Prémices d’un ralentissement économique aux États-Unis?

Les créations d’emplois ont été moins fortes que prévu, a annoncé vendredi le département du Travail.
Photo: Scott Olson Getty Images / AFP Les créations d’emplois ont été moins fortes que prévu, a annoncé vendredi le département du Travail.

L’économie américaine qui montre des signes avant-coureurs de ralentissement et les incertitudes créées par la guerre commerciale déclenchée par Donald Trump ont forcé la banque centrale à signaler qu’elle allait augmenter le coût du crédit moins vite qu’initialement envisagé.

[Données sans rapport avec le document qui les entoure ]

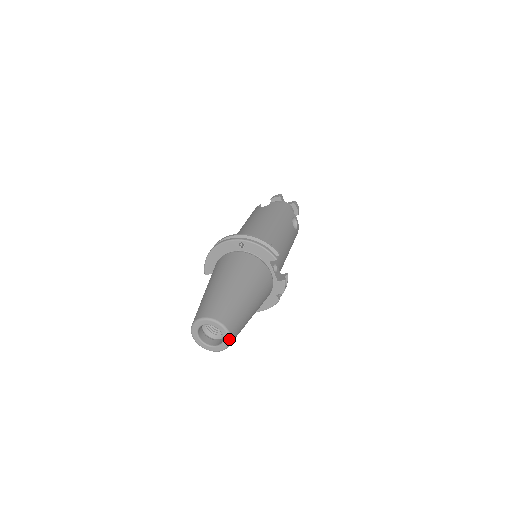
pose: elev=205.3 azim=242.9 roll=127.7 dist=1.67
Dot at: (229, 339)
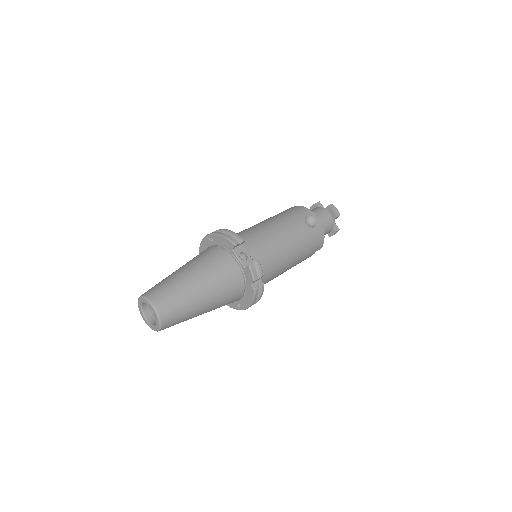
Dot at: (156, 314)
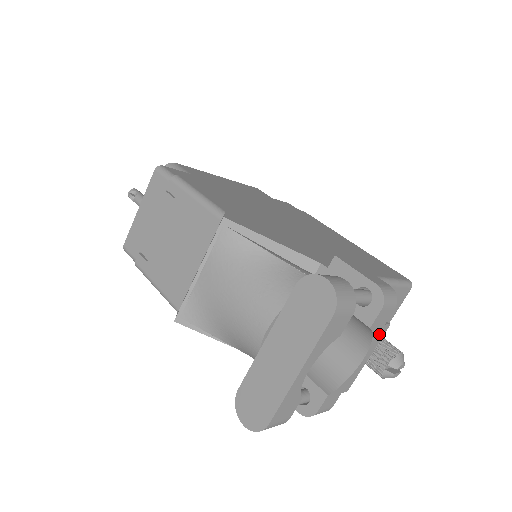
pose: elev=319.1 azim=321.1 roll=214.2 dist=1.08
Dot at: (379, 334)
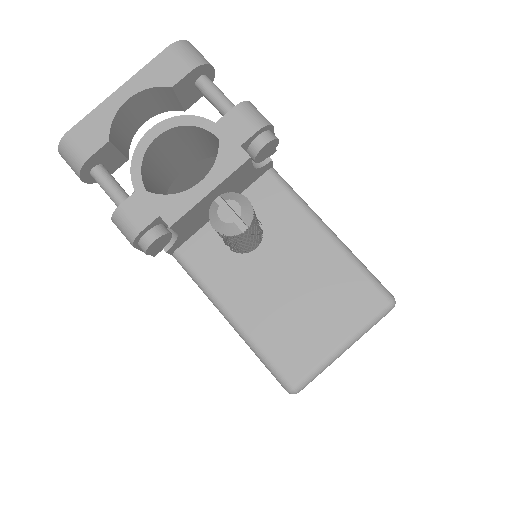
Dot at: (231, 157)
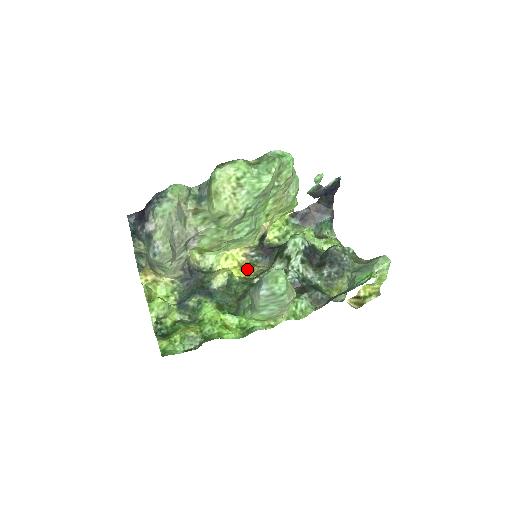
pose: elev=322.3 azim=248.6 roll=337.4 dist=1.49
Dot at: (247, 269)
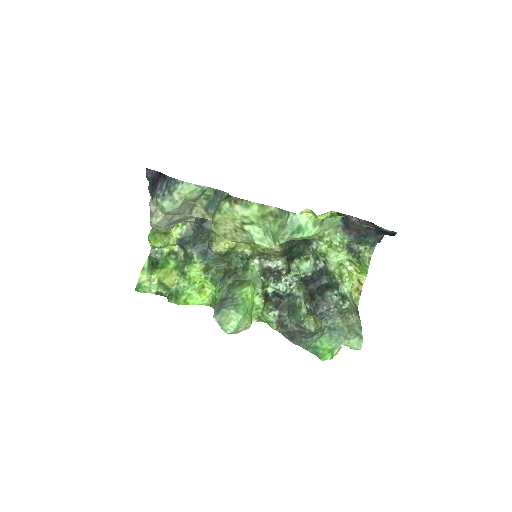
Dot at: occluded
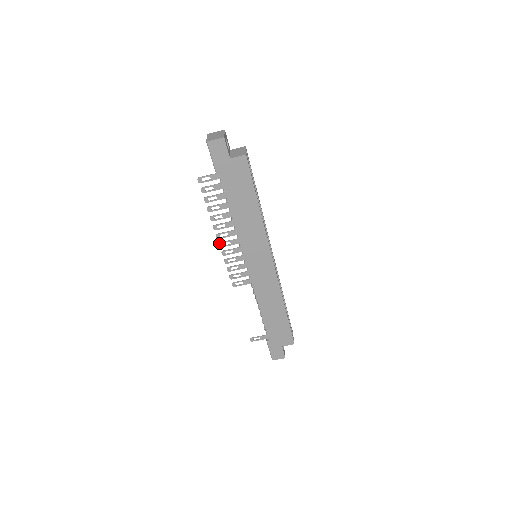
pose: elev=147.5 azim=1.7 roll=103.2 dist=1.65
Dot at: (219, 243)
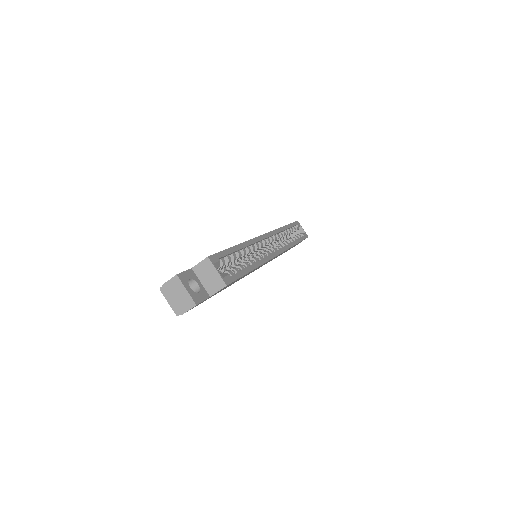
Dot at: occluded
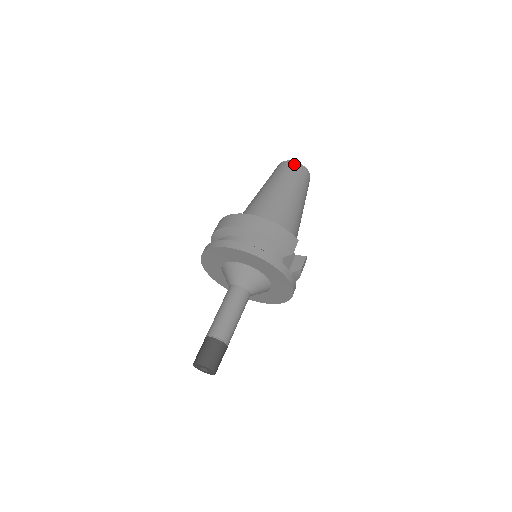
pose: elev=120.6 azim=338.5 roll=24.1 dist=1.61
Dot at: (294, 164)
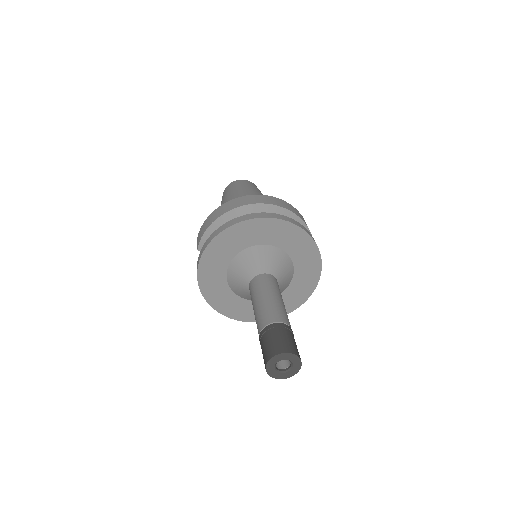
Dot at: (249, 182)
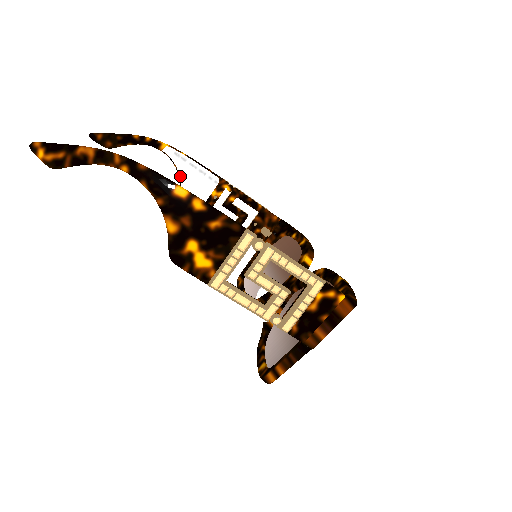
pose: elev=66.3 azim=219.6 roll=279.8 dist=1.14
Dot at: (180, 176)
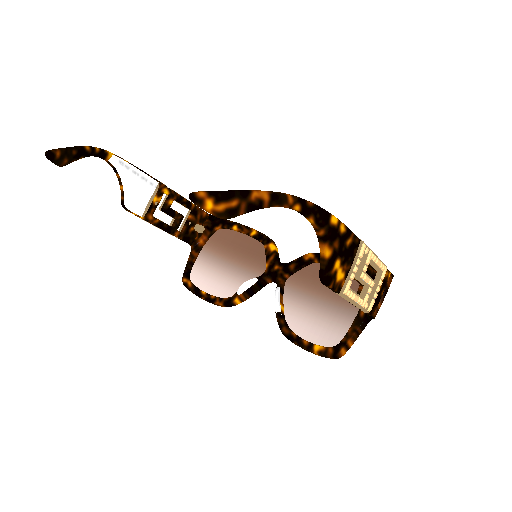
Dot at: (123, 186)
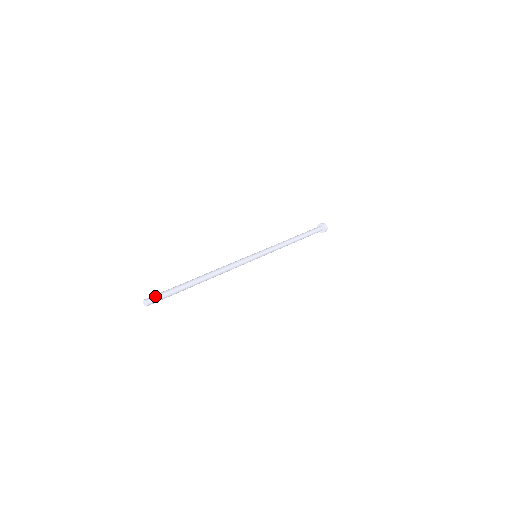
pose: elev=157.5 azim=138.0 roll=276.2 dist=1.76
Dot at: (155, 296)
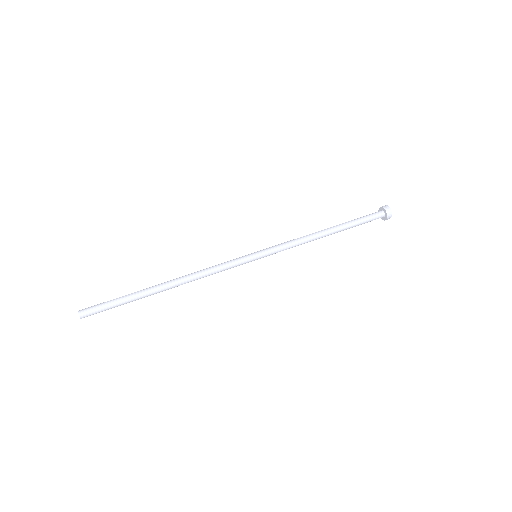
Dot at: (92, 306)
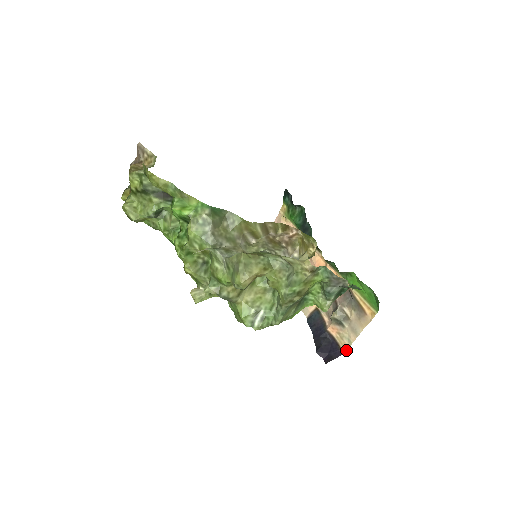
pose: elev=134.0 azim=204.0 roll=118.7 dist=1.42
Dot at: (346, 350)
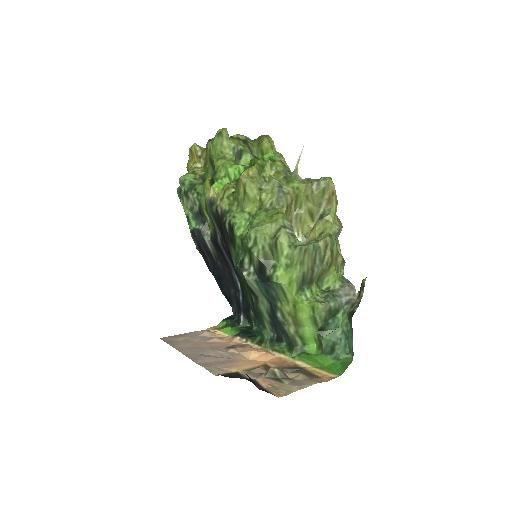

Le taux de chômage est resté stable en novembre, à 3,7 %, pour le troisième mois d’affilée. Mais les créations d’emplois ont été moins fortes que prévu, a annoncé vendredi le département du Travail. « L’économie américaine a ajouté 155 000 emplois en novembre, en deçà des attentes, ce qui n’est pas une grande surprise puisque nous attendons une certaine modération dans la maturation du marché de l’emploi », a déclaré Gregory Daco, chef économiste chez Oxford Economics.

Selon lui, le nombre de créations d’emplois de novembre préfigure même le rythme plus modéré attendu pour 2019 à mesure que la croissance économique des États-Unis va ralentir. Au cours des 12 derniers mois, la moyenne mensuelle des créations d’emplois s’est établie à 204 000 dans une économie en plein boom, rappelle-t-il.

Si cette année la croissance économique des États-Unis devrait atteindre, voire dépasser, les 3 %, ce qui serait la meilleure performance depuis la crise financière de 2008, le Fonds monétaire international (FMI) prévient depuis des mois qu’elle va ralentir à mesure que le stimulus budgétaire et fiscal va s’estomper et dans un contexte de guerre commerciale avec la Chine.

La Réserve fédérale a relevé les taux d’intérêt trois fois d’un quart de point de pourcentage cette année. Et son comité monétaire, qui doit se réunir les 18 et 19 décembre, devrait, de l’avis d’une grande majorité d’analystes, donner un nouveau tour de vis en augmentant son taux directeur d’un quart de point de pourcentage. Pourtant, le ton des ténors de l’institut d’émission, et notamment celui de son président Jerome Powell, s’est quelque peu adouci ces dernières semaines, laissant les économistes moins certains du nombre de hausses des taux de la Fed pour l’année prochaine.

« L’approche “attendons de voir” » (wait-and-see approach) semble désormais être de mise. Ces derniers jours, Jerome Powell a continué de signaler que l’économie américaine devrait s’accroître à un rythme soutenu tout en soulignant l’importance de scruter finement les données économiques avant de prendre une quelconque décision sur les taux d’intérêt. Il a ainsi tempéré cette semaine l’enthousiasme autour de la hausse récente des salaires : + 0,2 % en novembre par rapport au mois d’octobre, +3,1 % sur un an.

« Même s’il y a eu des avancées récemment dans la croissance des salaires, les basses rémunérations ont augmenté très lentement ces dernières décennies », a-t-il relevé dans un discours à Washington. « Les bénéfices de la solide économie et de la santé du système financier n’ont pas touché tous les Américains », a-t-il ajouté, regrettant que « les statistiques tendent à masquer d’importantes disparités au niveau des revenus, des races et des zones géographiques ».